3. Put some humor or lightness into it.

Did he or she love a good prank? Meet the spouse in an odd way? Belong to the cheesecake of the month club? Add it! Readers want to get a sense of his or her life.

4. Add how they died.

Let’s face it, everyone wants to know if Uncle Chris drank himself to death or if Aunt Ruth finally drove her car off a cliff, as she’d been threatening to do for years. Consider replacing the usual phrases like, “Joe died after a courageous battle with cancer” with something like, “Joe decided to get one over on cancer by going into witness protection (aka heaven) before having to spend any money on an anniversary gift. He was also happy that he wouldn’t have to make the tough decision between Biden, Trump, and Kanye.”

5. Don’t use the old-fashioned listing of relatives.

Don’t list your son and his wife as John (Jane Smith) Doe or John Doe (Jane). It’s antiquated and a bitch to figure out. Regardless of whether you like your daughter-in-law, she’s your son’s wife, and your son needs her now. “Joe and Mary Jones” or “Joe and wife Mary Jones” is the best way to list them.

6. Get input from other family members, even if they weren’t as close to the deceased as you were. Their perspective will be helpful, and if you’re doing this for the deceased, it should matter.

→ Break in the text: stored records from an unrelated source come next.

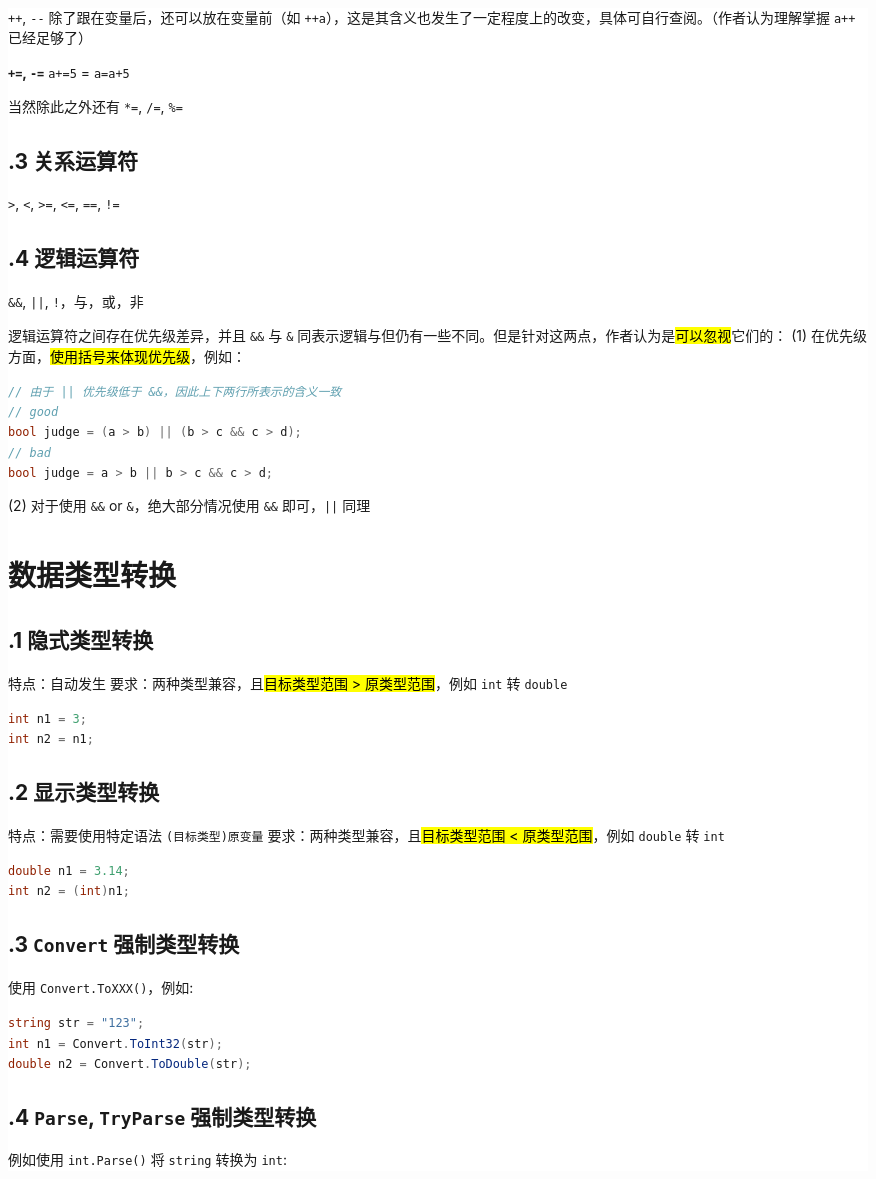 `++`, `--` 除了跟在变量后，还可以放在变量前（如 `++a`），这是其含义也发生了一定程度上的改变，具体可自行查阅。（作者认为理解掌握 `a++` 已经足够了）

**`+=`, `-=`**
`a+=5` = `a=a+5`

当然除此之外还有 `*=`, `/=`, `%=`
## .3 关系运算符
`>`, `<`, `>=`, `<=`,  `==`, `!=`
## .4 逻辑运算符
`&&`, `||`, `!`，与，或，非

逻辑运算符之间存在优先级差异，并且 `&&` 与 `&` 同表示逻辑与但仍有一些不同。但是针对这两点，作者认为是<span style="background-color: yellow; color: black;">可以忽视</span>它们的：
(1) 在优先级方面，<span style="background-color: yellow; color: black;">使用括号来体现优先级</span>，例如：

```csharp
// 由于 || 优先级低于 &&，因此上下两行所表示的含义一致
// good
bool judge = (a > b) || (b > c && c > d);
// bad
bool judge = a > b || b > c && c > d;
```
(2) 对于使用 `&&` or `&`，绝大部分情况使用 `&&` 即可，`||` 同理

# 数据类型转换
## .1 隐式类型转换
特点：自动发生
要求：两种类型兼容，且<span style="background-color: yellow; color: black;">目标类型范围 > 原类型范围</span>，例如 `int` 转 `double`

```csharp
int n1 = 3;
int n2 = n1;
```
## .2 显示类型转换
特点：需要使用特定语法 `(目标类型)原变量`
要求：两种类型兼容，且<span style="background-color: yellow; color: black;">目标类型范围 < 原类型范围</span>，例如 `double` 转 `int`

```csharp
double n1 = 3.14;
int n2 = (int)n1;
```
## .3 `Convert` 强制类型转换
使用 `Convert.ToXXX()`，例如:

```csharp
string str = "123";
int n1 = Convert.ToInt32(str);
double n2 = Convert.ToDouble(str);
```
## .4 `Parse`, `TryParse` 强制类型转换
例如使用 `int.Parse()` 将 `string` 转换为 `int`:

7. Most importantly, don’t use the obituary as an opportunity to “get back” at the deceased. Readers are not going to feel your pain; they’re only going to feel bad for the deceased having to put up with you. And you definitely don’t want it to end up on some evening “news” show. If things were that bad, either write it then burn it, or let someone else do it. The grandkids don’t need to be left with how miserable of a person Meemaw was.